Jezal hizo una mueca de dolor. Nada de bromas, por favor, nada de bromas, pero Finnius se limitó a soltar una risa.

—Nadie me dijo que fuera usted un gracioso. Supongo que puede considerarse un aliciente. Al menos hasta que tengamos que matarles. ¿Dónde está el que falta, eh? ¿El Navegante?

—Ni idea, y mire que lo lamento —refunfuñó Bayaz—. Porque si alguien debe morir es él.

—Quédese tranquilo. Ya lo cazaremos más tarde —A Finnius se le escapó una carcajada y los hombres que tenía junto a él sonrieron mientras acariciaban sus armas—. ¡Bueno, si tienen la bondad de entregar las armas a los muchachos que tienen delante, podremos amarrarles y partir para Darmium antes de que caiga la noche!

—¿Y qué pasará cuando lleguemos allí?

Finnius se encogió de hombros con gesto jovial.

—Eso no es asunto mío. Yo no hago preguntas al Emperador, y ustedes no tienen que hacerme preguntas a mí. De ese modo nadie acabará despellejado vivo. ¿Entiende lo que le quiero decir, anciano?

—El significado de sus palabras no podría estar más claro, pero me temo que pasar por Darmium nos desviaría demasiado de nuestra ruta.

—¿Qué pasa, es que se le ha reblandecido el cerebro? —le gritó Finnius.

El hombre que se encontraba más cerca de Bayaz dio un paso adelante y cogió la brida de su montura.

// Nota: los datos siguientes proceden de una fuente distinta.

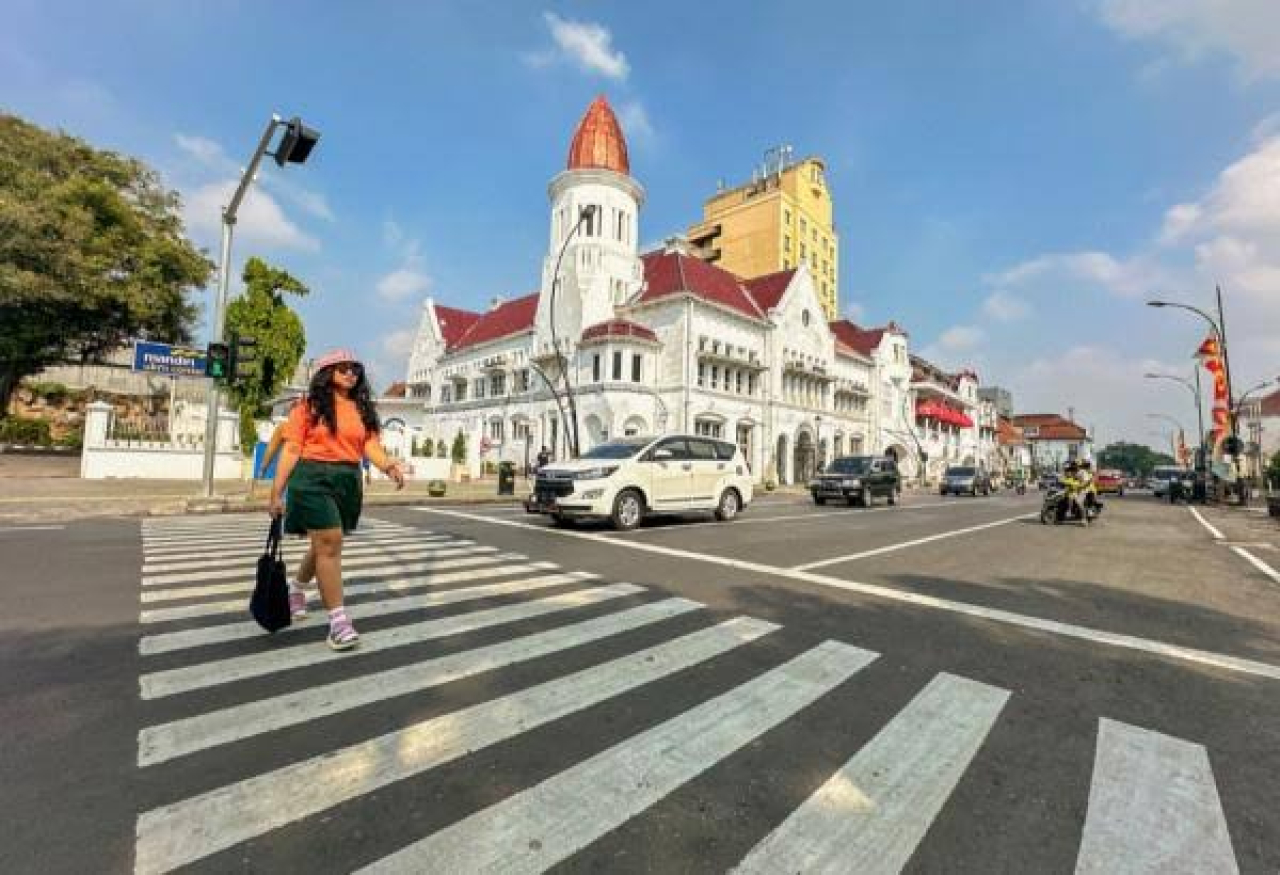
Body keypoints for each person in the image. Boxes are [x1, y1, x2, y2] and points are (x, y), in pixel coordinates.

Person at [269, 349, 406, 650]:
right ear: (327, 372)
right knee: (330, 541)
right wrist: (276, 491)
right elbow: (291, 449)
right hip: (311, 477)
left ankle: (296, 588)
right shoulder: (308, 407)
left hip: (346, 480)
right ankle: (338, 622)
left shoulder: (362, 409)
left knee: (324, 543)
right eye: (342, 368)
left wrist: (390, 466)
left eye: (355, 368)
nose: (350, 373)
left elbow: (370, 446)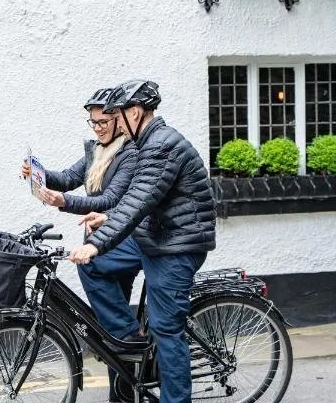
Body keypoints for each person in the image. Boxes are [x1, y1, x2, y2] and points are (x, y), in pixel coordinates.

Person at [69, 80, 216, 403]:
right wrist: (107, 220)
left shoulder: (162, 145)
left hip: (177, 246)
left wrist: (96, 242)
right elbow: (142, 200)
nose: (115, 124)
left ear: (135, 113)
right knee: (97, 266)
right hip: (158, 236)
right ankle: (127, 338)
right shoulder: (148, 143)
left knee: (166, 330)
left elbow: (137, 202)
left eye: (118, 116)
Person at [22, 87, 139, 403]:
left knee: (91, 267)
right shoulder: (95, 152)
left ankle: (131, 337)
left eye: (103, 122)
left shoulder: (129, 154)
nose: (98, 128)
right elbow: (65, 178)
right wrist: (38, 173)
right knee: (110, 331)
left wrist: (64, 203)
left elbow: (108, 200)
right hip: (105, 240)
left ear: (118, 120)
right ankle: (123, 393)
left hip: (127, 240)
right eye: (93, 123)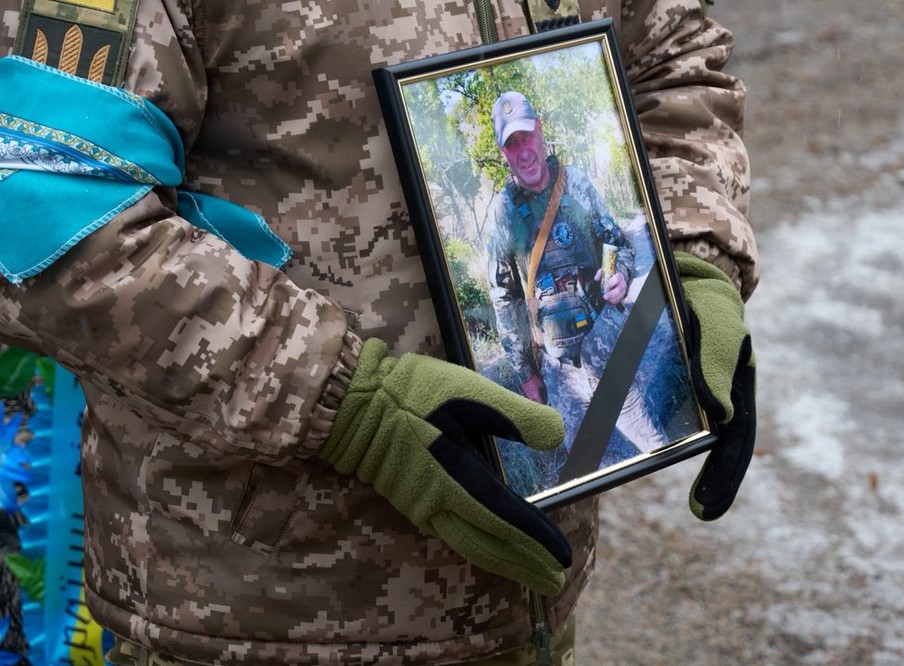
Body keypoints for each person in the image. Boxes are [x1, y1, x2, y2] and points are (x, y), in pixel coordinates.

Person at [0, 0, 758, 664]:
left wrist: (691, 256)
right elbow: (37, 202)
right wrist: (349, 405)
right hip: (255, 616)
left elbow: (672, 59)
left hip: (526, 595)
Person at [486, 90, 665, 454]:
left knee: (653, 442)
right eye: (512, 144)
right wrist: (527, 375)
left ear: (539, 129)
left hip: (605, 344)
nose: (523, 151)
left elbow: (616, 242)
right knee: (581, 463)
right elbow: (504, 300)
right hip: (557, 368)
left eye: (526, 136)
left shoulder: (577, 184)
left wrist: (620, 276)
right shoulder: (501, 214)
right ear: (503, 152)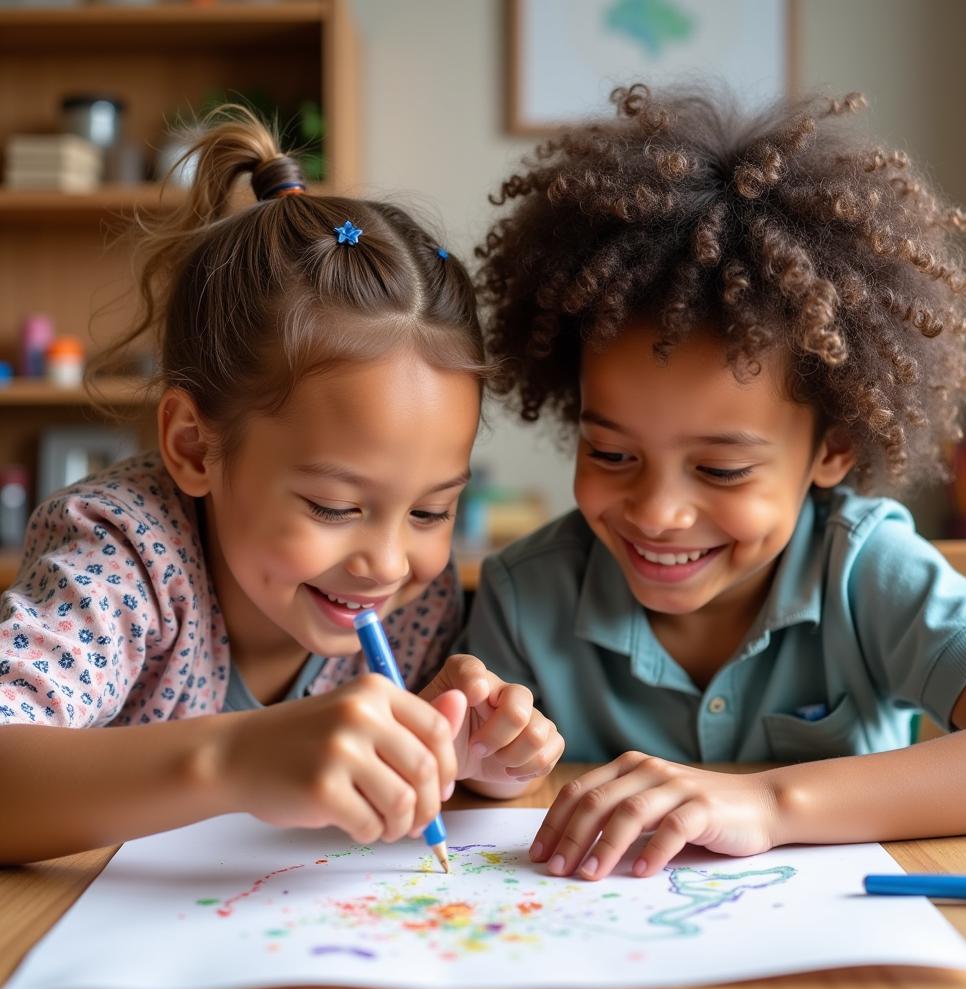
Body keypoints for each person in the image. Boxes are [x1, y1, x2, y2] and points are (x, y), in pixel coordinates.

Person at [465, 84, 966, 881]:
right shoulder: (527, 596)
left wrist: (769, 803)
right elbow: (483, 796)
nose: (656, 513)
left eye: (721, 468)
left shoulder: (866, 574)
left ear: (832, 448)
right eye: (612, 454)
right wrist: (479, 753)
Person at [0, 107, 562, 866]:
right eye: (335, 506)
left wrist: (466, 757)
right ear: (195, 446)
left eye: (432, 509)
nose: (390, 563)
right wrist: (235, 760)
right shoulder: (124, 554)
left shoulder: (408, 603)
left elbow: (399, 769)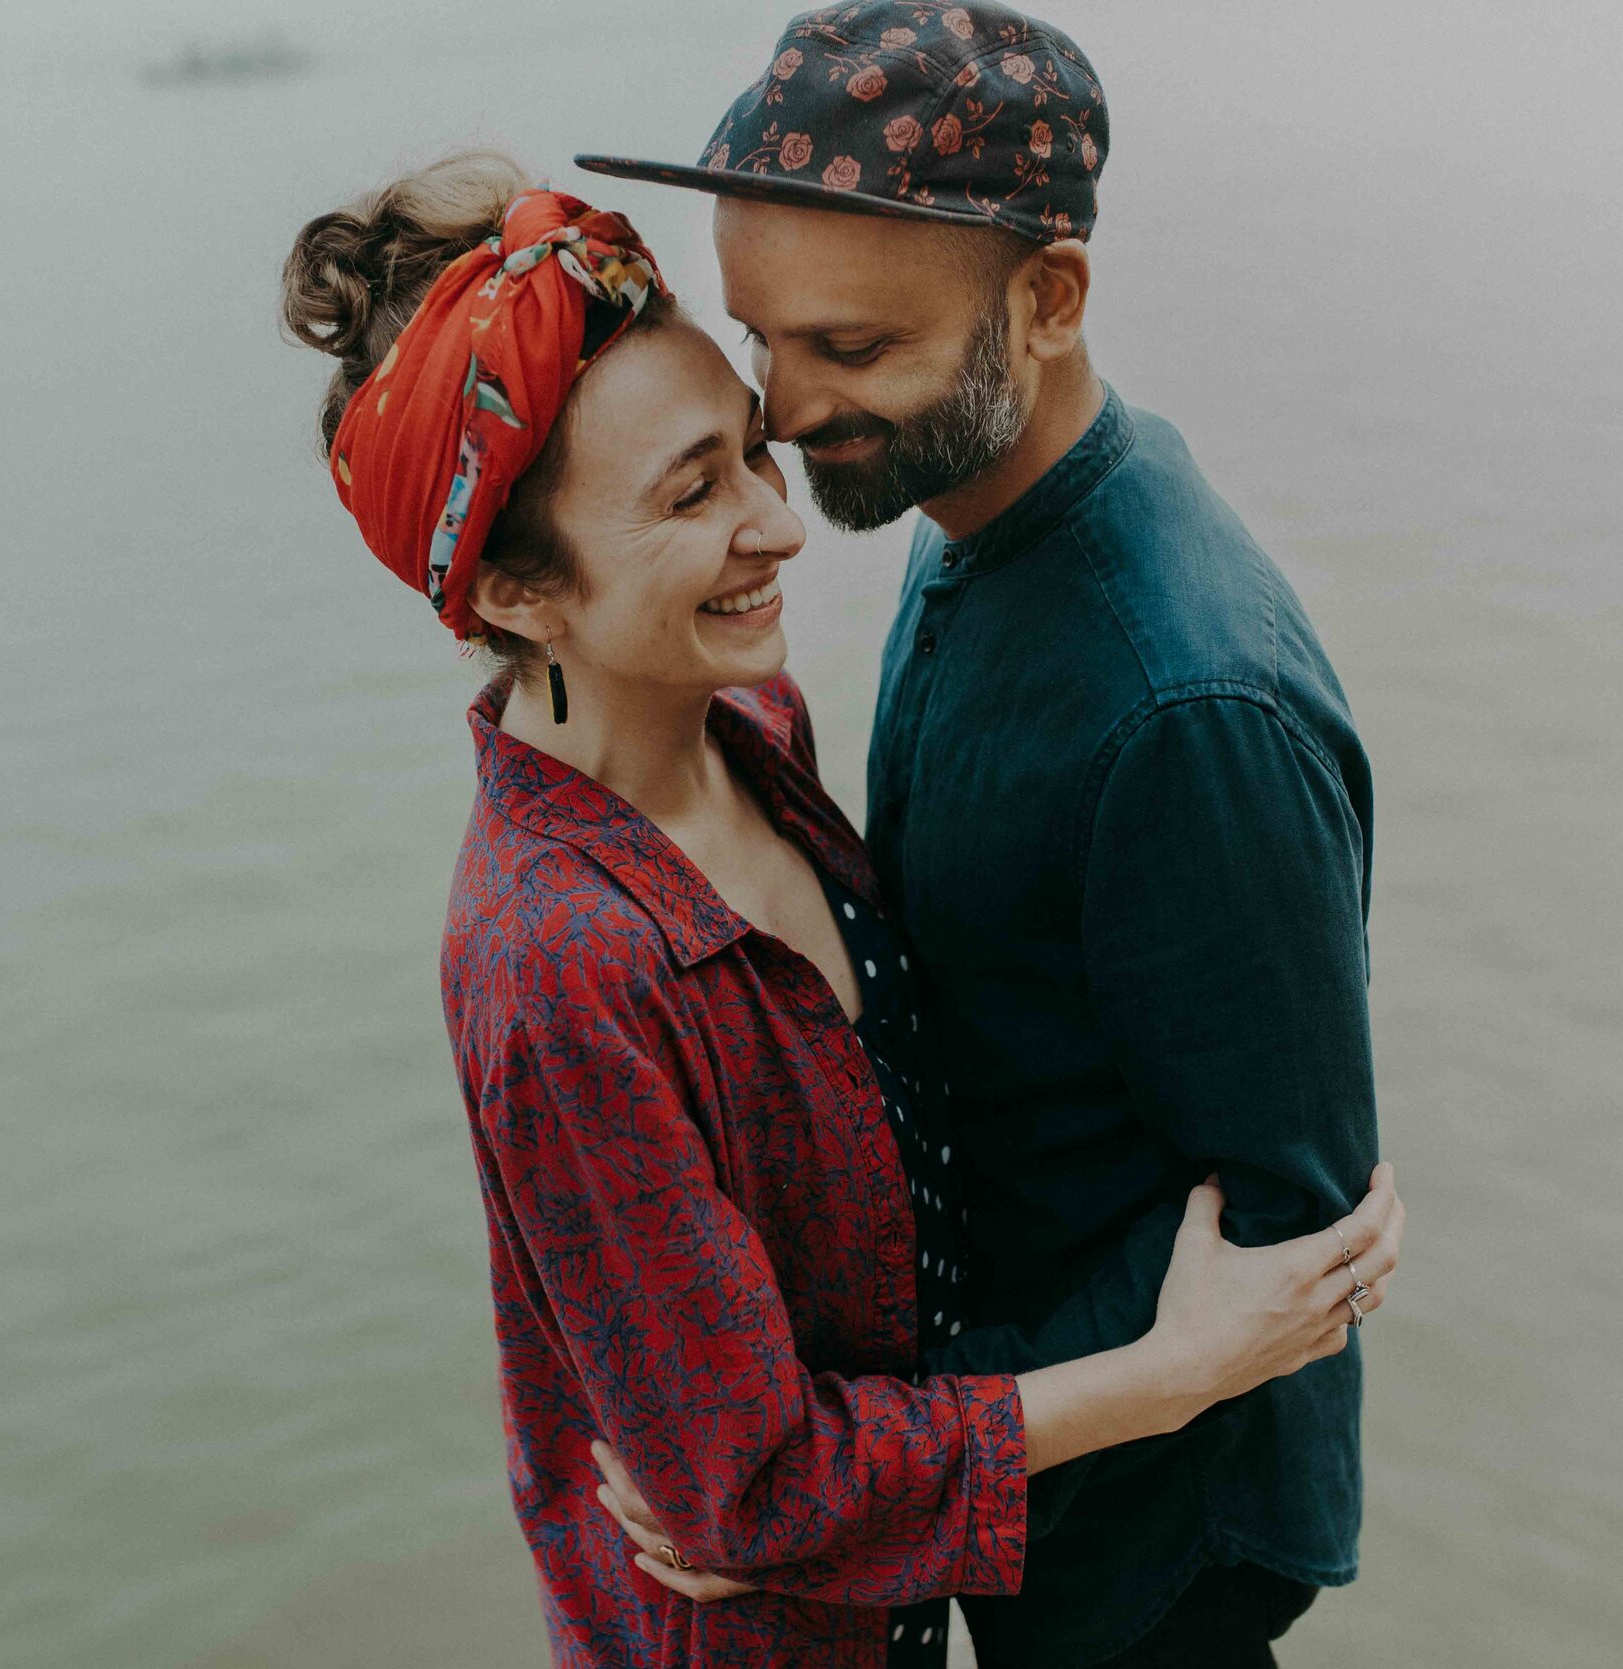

—Cállese de una vez —le gruñó.

Jezal volvió a tener la sensación de que le succionaban las entrañas. La atmósfera en torno a los hombros de Bayaz pareció vibrar como el aire caliente sobre una forja. El primero del grupo frunció el ceño y abrió la boca para decir algo. De pronto, su cara pareció aplanarse, luego se le abrió en dos la cabeza y salió despedido como si le hubiera golpeado el dedo de un gigante invisible. Ni siquiera tuvo tiempo de gritar.

Como tampoco lo tuvieron los cuatro hombres que tenía detrás. Sus cuerpos destrozados, los restos del tronco gris y buena parte de la tierra y las rocas que tenían a su alrededor fueron arrancados del suelo y arrojados por el aire hasta estrellarse contra la pared rocosa a cien zancadas de distancia, provocando un estruendo similar al de una casa al derrumbarse.

Jezal se había quedado con la boca abierta y tenía el cuerpo paralizado. Todo había ocurrido a una velocidad terrorífica. Hacía un momento había cinco hombres delante y un instante después ya no eran más que unos trozos de carne en medio de una lluvia de escombros. A sus espaldas sonó el zumbido de la cuerda de un arco. Se oyó un grito y un cuerpo se precipitó hacia el valle, rebotó contra las paredes de roca hecho un guiñapo y cayó de cara en el arroyo.